Slowing Down the Days

WesternTanager3910Western Tanager                                 click to enlarge

Not quite yet. It’s not quite Spring enough and certainly too soon for Summer but it’s starting. The birds are coming back. We tell time here by when certain birds return, it’s one of  the ways we make the year last longer. If you’re waiting for something to arrive it makes time slow down but the trick is you have something else lined up to wait for when you finally get what you’ve been waiting for in the first place. If you don’t then time grabs the bit between its teeth and races hell-for-leather forward and before you know it its way too late. You’ve lost a whole month or even a year or if you’re not really careful a whole damn life. We don’t want to lose a second, let alone a whole life, so our waiting calendar is pretty full.

Back in February the bluebirds arrived, then Robins, some people say the Robins don’t leave but I can tell you they avoid the high country until it warms up some. The Camp Robbers or Clark’s Nutcracker have been here all winter. They moved on down to get out of the miserable weather above the tree-line in December. We’re waiting for them to go back home. Magpies are another year-round bird here. We’re just waiting for them to do something different. Stellar Jays head downhill when the weather gets bad but they’ve started returning now, so all’s well with them.

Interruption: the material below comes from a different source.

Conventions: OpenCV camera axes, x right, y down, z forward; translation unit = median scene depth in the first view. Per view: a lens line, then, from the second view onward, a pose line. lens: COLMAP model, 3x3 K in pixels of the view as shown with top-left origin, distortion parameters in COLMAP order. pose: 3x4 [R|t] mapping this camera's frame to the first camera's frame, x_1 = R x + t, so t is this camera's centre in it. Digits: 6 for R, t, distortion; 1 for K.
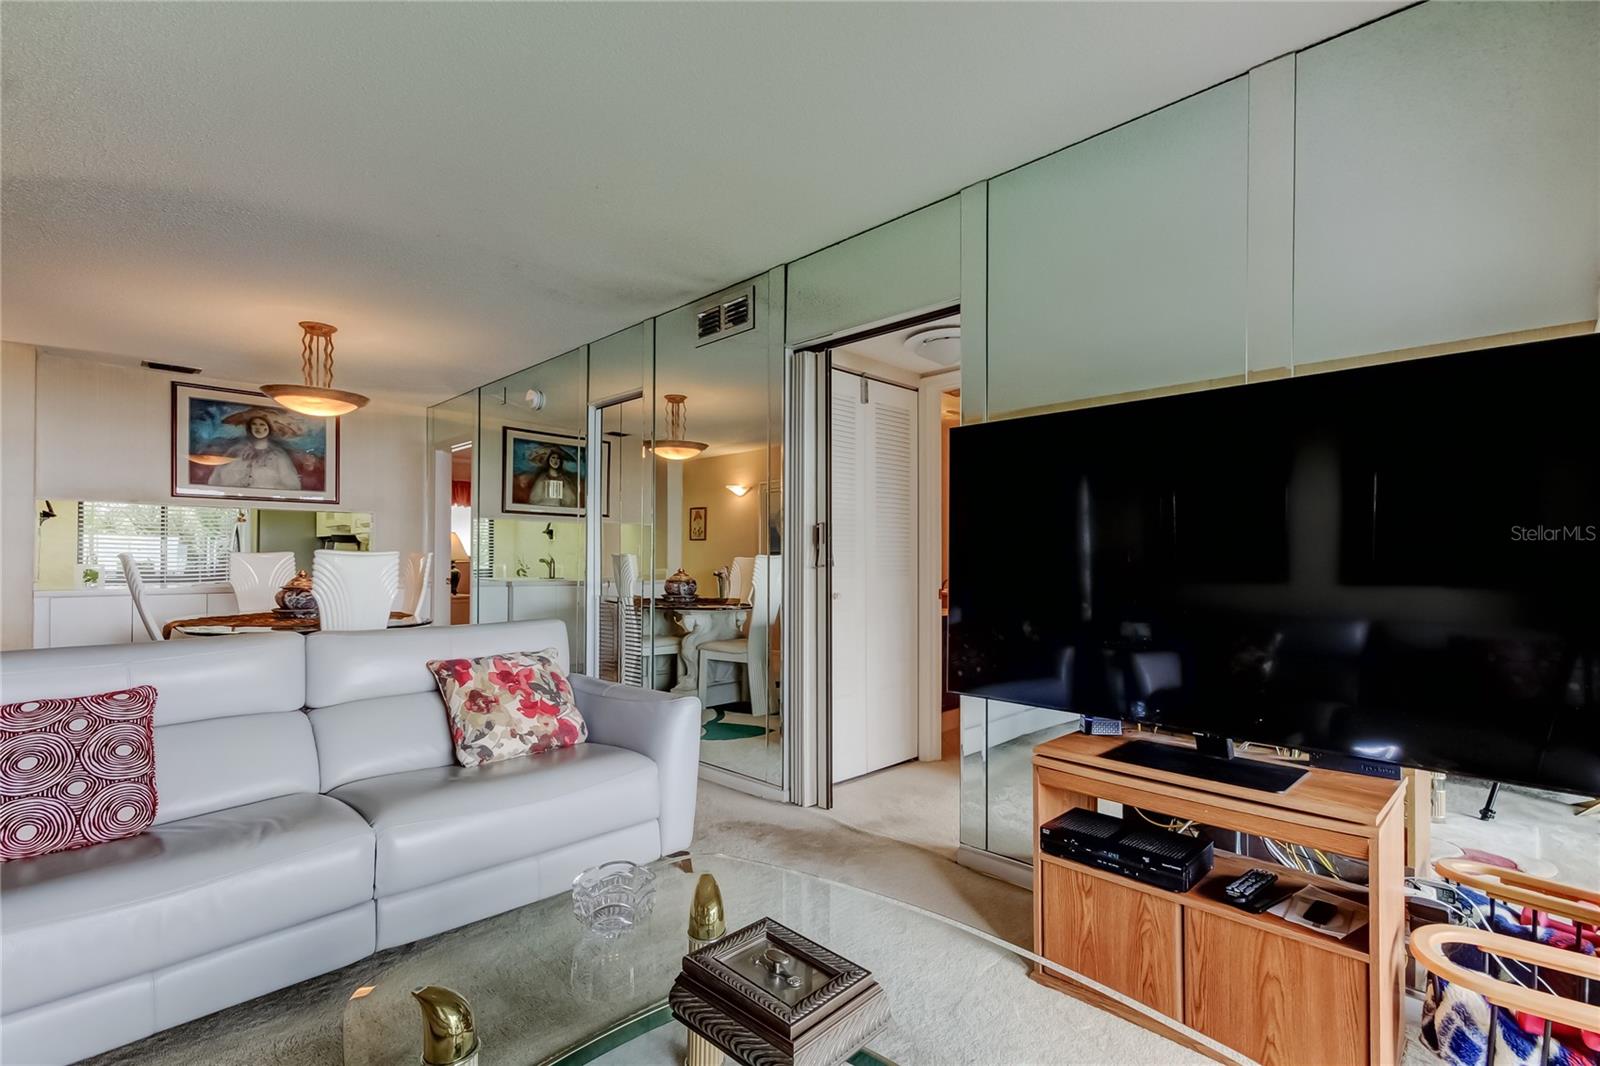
lens RADIAL K [[723.5, 0, 802.6], [0, 723.5, 549.9], [0, 0, 1]] dist [0.036057, -0.017940]
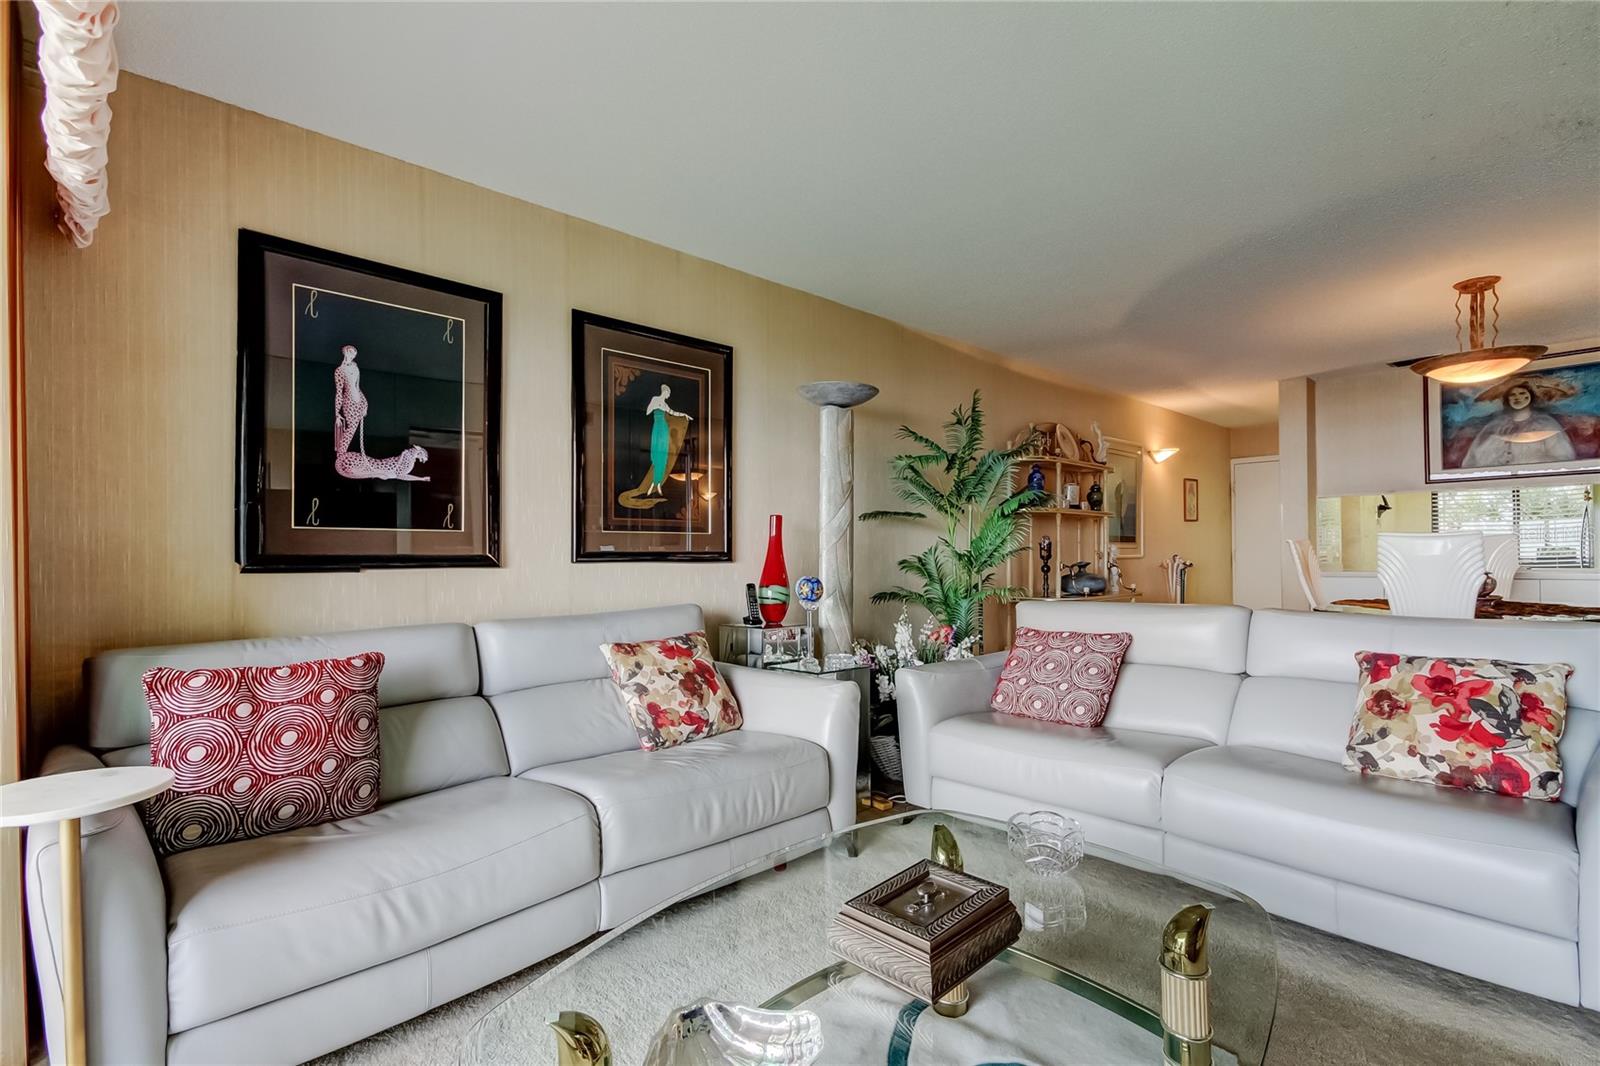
lens RADIAL K [[734.2, 0, 801.1], [0, 734.2, 548.6], [0, 0, 1]] dist [0.000800, -0.000734]
pose [[-0.043296, -0.010129, -0.999011, 0.207135], [0.023871, 0.999653, -0.011170, 0.008455], [0.998777, -0.024331, -0.043039, 0.162546]]
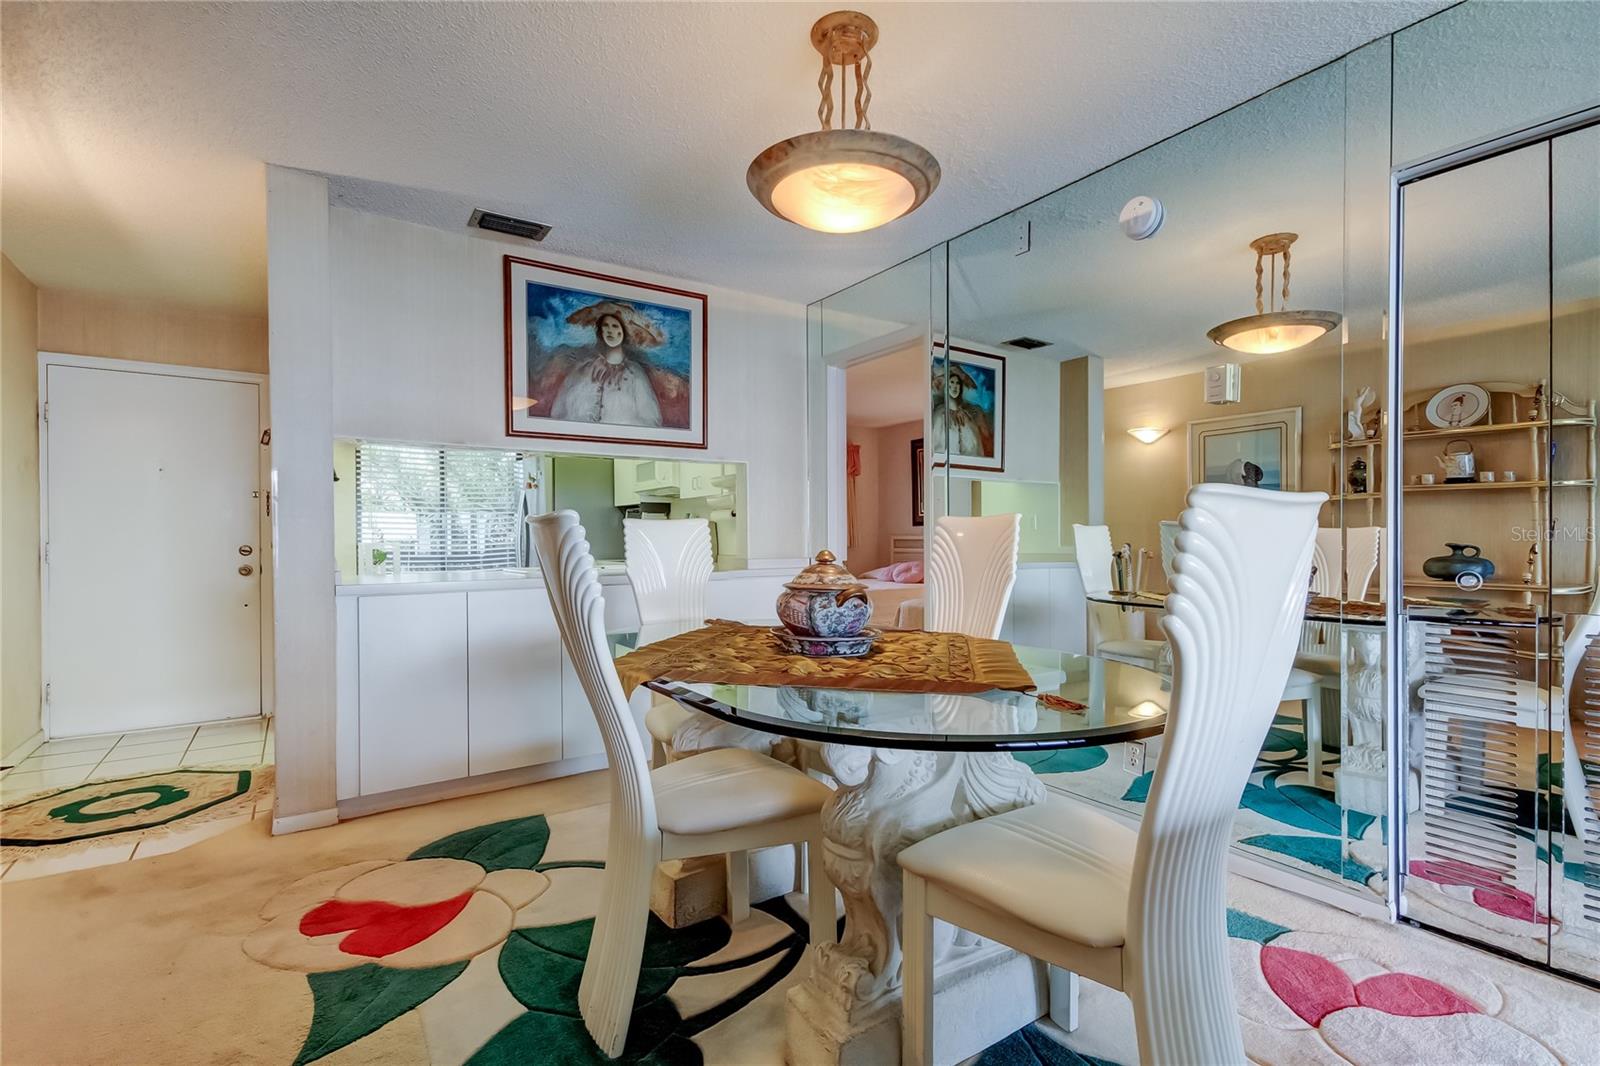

Golden eagles are hanging out more on the cliff face behind the house and the Great horned owls have started nesting. There are a pair of Redtail hawks checking out the nest on the road to the cement plant so maybe we get to wait to see what happens there. And one of the big arrivals that screams out Spring, is the return of the Willox St. ospreys and they’re back. I saw the female sitting on the nest yesterday and the male perched nearby guarding her. Now we can wait for this year’s chicks to arrive. That cements Spring firmly in place. The world is becoming right again.

The glitterati of the bird world hasn’t shown up yet but that’s what happens when you wait. You gotta wait. We’re talking hummingbirds in all their various flavors and one of my personal superstars the Western Tanager pictured above. I’ve got time slowed down to just over twice its normal speed which is pretty good actually. There’s a line in an old song about going so fast that telephone poles going by looked like a picket fence. It used to be that days were the telephone poles, now it’s years that are the telephone poles. I’m actively considering adding waiting for the coming of free-range penguins to my wait list. That ought to slow things down pretty good.